С этими словами, не обращая внимания на окрики дежурной, Зина бросилась по коридору к указателю «Отделение патологоанатомии».
Распахнув подряд несколько дверей, она, наконец, наткнулась на консилиум озадаченных мужчин в халатах, в гробовой тишине обступавших холодный металлический стол. Её муж, лежал распотрошённый, со вскрытой, черепной коробкой. Взгляды всех присутствующих были обращены на странный предмет, в руках у одного из патологоанатомов. Не поверив глазам, Зина узнала свою розовую косметичку, (или точно такую же, похожую на неё, как две капли крови), чуть подернутую прозрачной слизью.

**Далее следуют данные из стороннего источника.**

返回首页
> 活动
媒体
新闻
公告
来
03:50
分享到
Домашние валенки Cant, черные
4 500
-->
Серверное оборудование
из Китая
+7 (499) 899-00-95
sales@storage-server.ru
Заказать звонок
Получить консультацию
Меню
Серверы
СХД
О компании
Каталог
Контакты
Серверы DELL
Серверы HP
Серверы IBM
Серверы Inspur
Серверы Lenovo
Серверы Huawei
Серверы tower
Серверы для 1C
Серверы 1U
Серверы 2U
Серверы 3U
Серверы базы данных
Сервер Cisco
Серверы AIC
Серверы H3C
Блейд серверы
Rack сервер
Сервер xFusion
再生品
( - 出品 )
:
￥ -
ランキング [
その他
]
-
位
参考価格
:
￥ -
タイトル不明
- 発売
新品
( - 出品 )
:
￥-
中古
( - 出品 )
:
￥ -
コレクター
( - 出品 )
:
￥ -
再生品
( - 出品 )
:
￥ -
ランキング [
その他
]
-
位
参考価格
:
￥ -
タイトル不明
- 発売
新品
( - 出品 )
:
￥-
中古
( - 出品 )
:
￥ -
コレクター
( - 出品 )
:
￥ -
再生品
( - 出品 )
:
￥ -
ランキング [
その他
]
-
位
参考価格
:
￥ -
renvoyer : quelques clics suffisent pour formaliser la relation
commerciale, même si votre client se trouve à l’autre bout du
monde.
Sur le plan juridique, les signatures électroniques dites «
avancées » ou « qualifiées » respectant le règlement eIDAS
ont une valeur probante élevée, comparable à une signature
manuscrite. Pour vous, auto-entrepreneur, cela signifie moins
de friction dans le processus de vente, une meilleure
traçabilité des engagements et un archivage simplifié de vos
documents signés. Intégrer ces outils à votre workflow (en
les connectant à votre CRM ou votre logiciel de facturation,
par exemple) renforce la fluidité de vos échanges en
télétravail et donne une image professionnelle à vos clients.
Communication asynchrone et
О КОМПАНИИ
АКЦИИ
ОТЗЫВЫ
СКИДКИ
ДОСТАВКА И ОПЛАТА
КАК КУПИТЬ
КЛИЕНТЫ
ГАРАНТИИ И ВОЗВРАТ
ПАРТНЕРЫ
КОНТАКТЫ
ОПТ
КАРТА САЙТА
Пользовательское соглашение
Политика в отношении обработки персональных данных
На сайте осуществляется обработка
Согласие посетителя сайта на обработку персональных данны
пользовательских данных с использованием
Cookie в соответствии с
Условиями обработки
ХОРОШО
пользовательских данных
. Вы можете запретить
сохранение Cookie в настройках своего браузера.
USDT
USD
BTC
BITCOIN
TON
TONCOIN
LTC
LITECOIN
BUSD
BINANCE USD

-Я его жена, - сходу заявила она, - где вы это вяли?
-Это было у него в голове, - неуверенно ответил врач.
-Отдайте немедленно, она моя - Зинаида резко выхватила у него из рук косметичку, сразу определив, что та не пустая, - Так, а вещи где?
 Получив одежду мужа, она проворно пробежалась по карманам, и облегчённо вздохнула, обнаружив недостающие деньги. Женщина быстро сунула их в свою сумочку, и, перед тем, как упрятать туда же и косметику, инстинктивно расстегнула на ней молнию. Внутри косметички, аккуратно уложенные, находились две банковские пачки абсолютно подлинных пятитысячных купюр.
 «Ну, хоть так…», - рассеянно думала Зина, покидая смурое здание морга. Дождавшись троллейбуса, она проехала несколько остановок, и вышла возле нового супермаркета электроники и бытовой техники. Её интересовал отдел «телевизоры».